(TEXT FOR ANALYSIS begins)

Friday’s Letters to the Editor

Press Democrat readers comment on affordable housing, and more.|

Affordable homes

EDITOR: I recently came upon a Press Democrat special report titled “Housing Hard Times” and dated Oct. 29, 2000. Yes, 2000. It is an exhaustive study of affordable housing in Sonoma County at that time. It said exactly what is being said today. All the suggestions being made today were made back then. And they have not worked. Comparing then and now — we are worse off today than 20 years ago. Perhaps there is a better solution.

Why do some residents live in affordable housing, and others do not? One dictionary definition of “affordable” is “to be within one’s financial means.” So another way of saying “affordable” is that someone earns sufficient income to rent or own their own home. While we should continue to seek various means to reduce the cost of housing, the simple solution is that all America workers should earn sufficient income to afford decent housing. Pay workers an actual living wage, and they will be able to afford a home here.

As Martin Luther King Jr. said, “It is a crime for people to live in this rich nation and receive starvation wages.”

GENE A. HOTTEL

Santa Rosa

Reframe the issue

EDITOR: Latinos, who mostly vote Democratic, have recently shifted toward the Republican Party. A case in point is Texas’ 34th Congressional District, which recently elected conservative Republican Mayra Flores in a special election. She will serve out the remaining term of a Democrat who resigned in March. Flores, who voted for Barack Obama in 2008, now describes herself as “Democrats’ worst nightmare” and is being treated like a rock star by Republicans in Congress.

Why is this shift happening? One reason is that many Latinos are devout Catholics who feel that Democrats are increasingly hostile to anybody who is pro-life. Most Americans are in the moderate middle and want to see choice protected during early pregnancy.

So whatever happened to legal, safe and rare? If we Democrats don’t want to lose both the House and Senate in November, we must rethink and reframe our talking points on this divisive issue.

KEVIN CONWAY

Santa Rosa

Awash in guns

EDITOR: The one thing that all perpetrators of gun violence have in common is access to guns, and America is awash in them. If the Bipartisan Safer Communities Act is the best that Congress can deliver, we might as well add gun violence to the other certainties of American life — death and taxes. Don’t let your member of Congress use this new law as an excuse to rest on their laurels. Americans deserve to be safe when they go to school, walk down the street, shop at a grocery store or attend a Fourth of July parade.

(TEXT FOR ANALYSIS ends)
(DATASET ENTRIES begins)

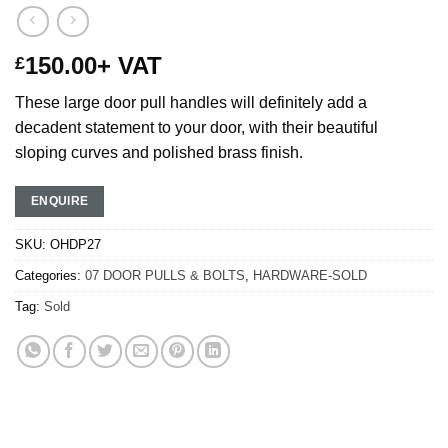
150.00
+ VAT
£
These large door pull handles will definitely add a
decadent statement to your door, with their beautiful
sloping curves and polished brass finish.
ENQUIRE
SKU:
OHDP27
Categories:
07 DOOR PULLS & BOLTS
,
HARDWARE-SOLD
Tag:
Sold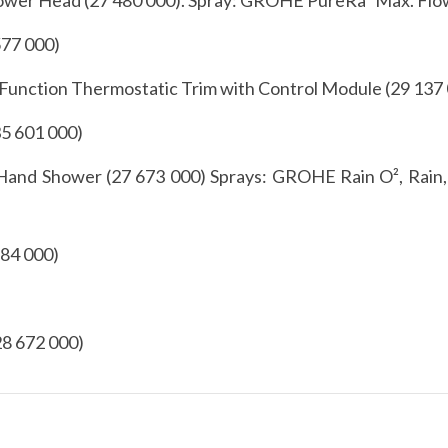
577 000)
unction Thermostatic Trim with Control Module (29 137
5 601 000)
nd Shower (27 673 000) Sprays: GROHE Rain O², Rain,
784 000)
28 672 000)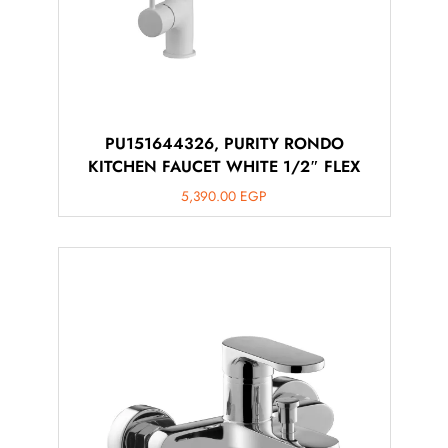
PU151644326, PURITY RONDO
KITCHEN FAUCET WHITE 1/2″ FLEX
5,390.00
EGP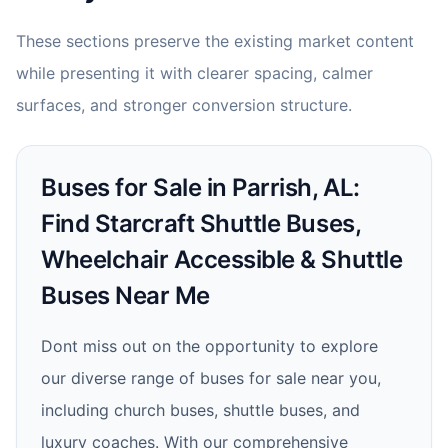
These sections preserve the existing market content
while presenting it with clearer spacing, calmer
surfaces, and stronger conversion structure.
Buses for Sale in Parrish, AL:
Find Starcraft Shuttle Buses,
Wheelchair Accessible & Shuttle
Buses Near Me
Dont miss out on the opportunity to explore
our diverse range of buses for sale near you,
including church buses, shuttle buses, and
luxury coaches. With our comprehensive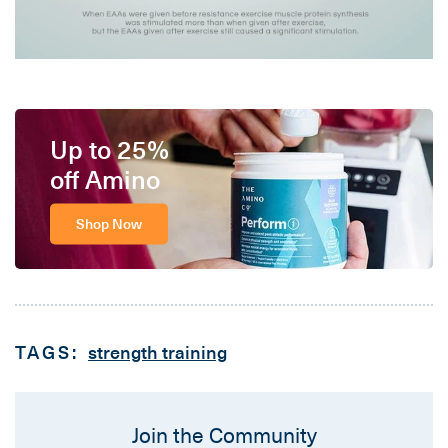
Up to 25%
off Amino
Shop Now
TAGS:
strength training
Join the Community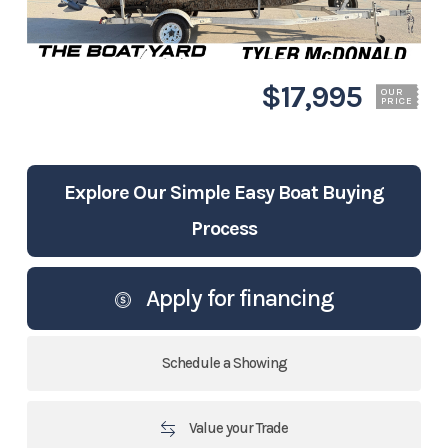
$17,995
OUR
PRICE
Explore Our Simple Easy Boat Buying
Process
Apply for financing
Schedule a Showing
Value your Trade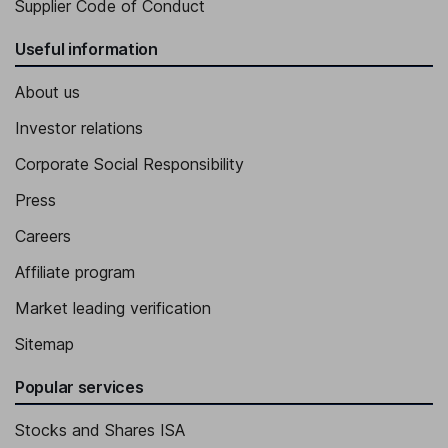
Supplier Code of Conduct
Useful information
About us
Investor relations
Corporate Social Responsibility
Press
Careers
Affiliate program
Market leading verification
Sitemap
Popular services
Stocks and Shares ISA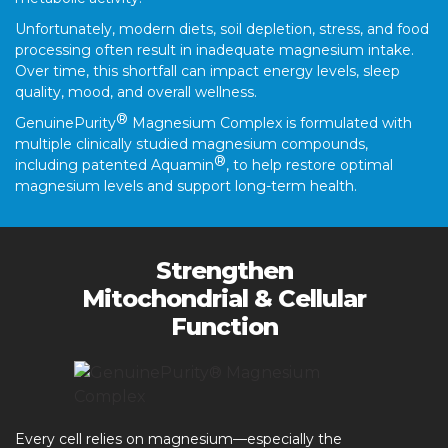
Unfortunately, modern diets, soil depletion, stress, and food
processing often result in inadequate magnesium intake.
Over time, this shortfall can impact energy levels, sleep
quality, mood, and overall wellness.
®
GenuinePurity
Magnesium Complex is formulated with
multiple clinically studied magnesium compounds,
®
including patented Aquamin
, to help restore optimal
magnesium levels and support long-term health.
Strengthen
Mitochondrial & Cellular
Function
Every cell relies on magnesium—especially the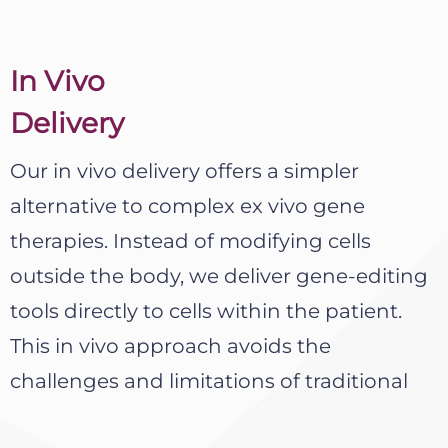
In Vivo
Delivery​
Our in vivo delivery offers a simpler
alternative to complex ex vivo gene
therapies. Instead of modifying cells
outside the body, we deliver gene-editing
tools directly to cells within the patient.
This in vivo approach avoids the
challenges and limitations of traditional
cell-based manufacturing and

(DATASET ENTRIES ends)

▸ **TASKS FOR THIS EXERCISE**:
1/ Translate this sentence from the letters to the editor into Spanish: "Pay workers an actual living wage, and they will be able to afford a home here."
2/ Answer these questions about the letters to the editor:
(a) What was the title of the Press Democrat special report that the first writer came upon, and what date did it carry?
(b) Which congressional district elected Mayra Flores in a special election?
(c) What law does the letter headed "Awash in guns" name?
3/ Pick up the letters to the editor right after their final sentence and keep writing.
None of the records are needed for the tasks.

▸ **RESPONSES**:
1/ Paguen a los trabajadores un verdadero salario digno y podrán permitirse una vivienda aquí.

2/
(a) "Housing Hard Times," dated Oct. 29, 2000.
(b) Texas' 34th Congressional District.
(c) The Bipartisan Safer Communities Act.

3/
KURT DUNPHY

Santa Rosa

Tennebaum’s complaint

EDITOR: Now that the dust has settled on the sheriff’s election, an issue that arose during the campaign needs examination. Candidate Carl Tennenbaum filed a complaint claiming deputy sheriffs were using union release time to campaign for candidate Eddie Engram. If true, this is a corrupt practice.

Union release time is county-paid time used for conducting union business, including negotiations, meet and confer, and training. As a union representative for SEIU, I applied for release time many times. Later, as a county manager, I reviewed and approved release time for my staff. Electioneering for a political candidate was not and is not an approved use of release time.

If Tennenbaum is correct, county taxpayers essentially paid for employees to campaign on county time. I believe this would violate state and federal law and does not appear as an approved use in any county labor agreement.

It is entirely unethical and unfair to make taxpayers fund one side of an election campaign. This is not an auspicious way to begin Engram’s term in office.

ELDEN McFARLAND

Healdsburg

The view from Texas

EDITOR: This is a response to Gary Looney’s July 7 letter about Texas (“Good riddance, California”). No state income tax? True, and that is why Texas ranks 35th in the nation for education and 42nd for health care.

Open legal carry firearms? Indeed, and violence costs Texans $16 billion a year; perhaps that’s why education is so poorly funded. Texas also has eight of the most dangerous cities in America. Yes, it frequently uses capital punishment, contributing to America’s being ranked with China, Iran, Iraq and Saudi Arabia for capital punishment.

Yes, Texas has a lower cost of living. And with a $31,000 average income, this may explain why Texas is ranked No. 1 for child food insecurity and fourth for homelessness.

Texas is the Lone Star State because it had only one star — Janice Joplin raised in Port Arthur.